Hatta Tugay, bunun bile yeterli olmayacağını, beşinci fazın yapılması gerektiğini açıkladı.
Körfez’in kendi kendini temizlediği savı da doğru değilmiş. Sirkilasyon ve navigasyon kanallarıyla birlikte dip taraması yapılması zorunluluğu da var.
Başkan Tugay tüm gerçekleri açıkça ortaya koydu ve “En önemli önceliğimiz alt yapı olacak” diyerek eksikleri gidereceğini ortaya koydu.
Ama bugüne İzmir Körfezi’ne çok büyük zarar veren iki önemli konu daha var. Körfez’de renk değişikliği ve balık ölümlerine neden olan mikroorganizma türünün geçen yıl ilk defa saptandığını belirten Başkan Tugay, “Bu türler, normalde denizlerimizin türleri değil.

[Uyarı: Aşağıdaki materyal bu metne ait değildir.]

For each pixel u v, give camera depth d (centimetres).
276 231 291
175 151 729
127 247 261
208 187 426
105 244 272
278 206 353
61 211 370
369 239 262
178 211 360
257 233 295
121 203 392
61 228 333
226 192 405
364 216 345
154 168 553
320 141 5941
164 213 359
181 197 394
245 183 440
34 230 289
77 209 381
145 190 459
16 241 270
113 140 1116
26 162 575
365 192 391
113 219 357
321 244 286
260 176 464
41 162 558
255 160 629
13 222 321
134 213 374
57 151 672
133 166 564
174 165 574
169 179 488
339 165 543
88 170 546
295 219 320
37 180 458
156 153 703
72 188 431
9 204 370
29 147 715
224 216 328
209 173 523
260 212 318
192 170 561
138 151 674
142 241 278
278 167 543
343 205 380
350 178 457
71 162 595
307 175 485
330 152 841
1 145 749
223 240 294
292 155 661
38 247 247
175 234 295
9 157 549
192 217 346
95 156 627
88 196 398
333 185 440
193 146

Muhtemelen gemilerle taşınma sonrasında iklim değişikliğinden yararlanarak çoğalıyorlar ve Körfez’de baskın tür haline geliyorlar” dedi.
Körfez’i mahveden organizmalar özellikle Alscancak’taki yük limanına gelen gemilerle geliyor.
Ayrıca Alaybey’deki tersanede de askeri gemilerin yanında sivil gemilere de boya başta olmak üzere tamir işlemleri yapılıyor.
Çıkan bütün atıklar da Körfez’e gidiyor.
Başkan Tugay temiz Körfez için Alsancak’taki yük limanı ile Alaybey’deki tersanenin de taşınması gerektiğinin altını çizerek, Körfez’deki sorumluluğun birinci derecede Bakanlıklarda olduğun hatırlattı.
***
Körfez’keki kirlilik şüphesiz İzmir’in bir numaralı sorunu. Son çeyrek yüzyılda ilk defa bir belediye başkanı açıkça Körfez’in durumunu, yapılan hataları ortaya koydu ve “Ben Körfez’de yüzme sözü veremem ama daha temiz olması için elimizden geleni yapacağımız sözünü veririm” dedi.
Öyle anlaşılıyor ki diğer tüm kirletici sorunlar çözülse bile yük limanı ve tersane taşınmadan İzmir Körfezi’nde balıklara da insanlara hayat yok.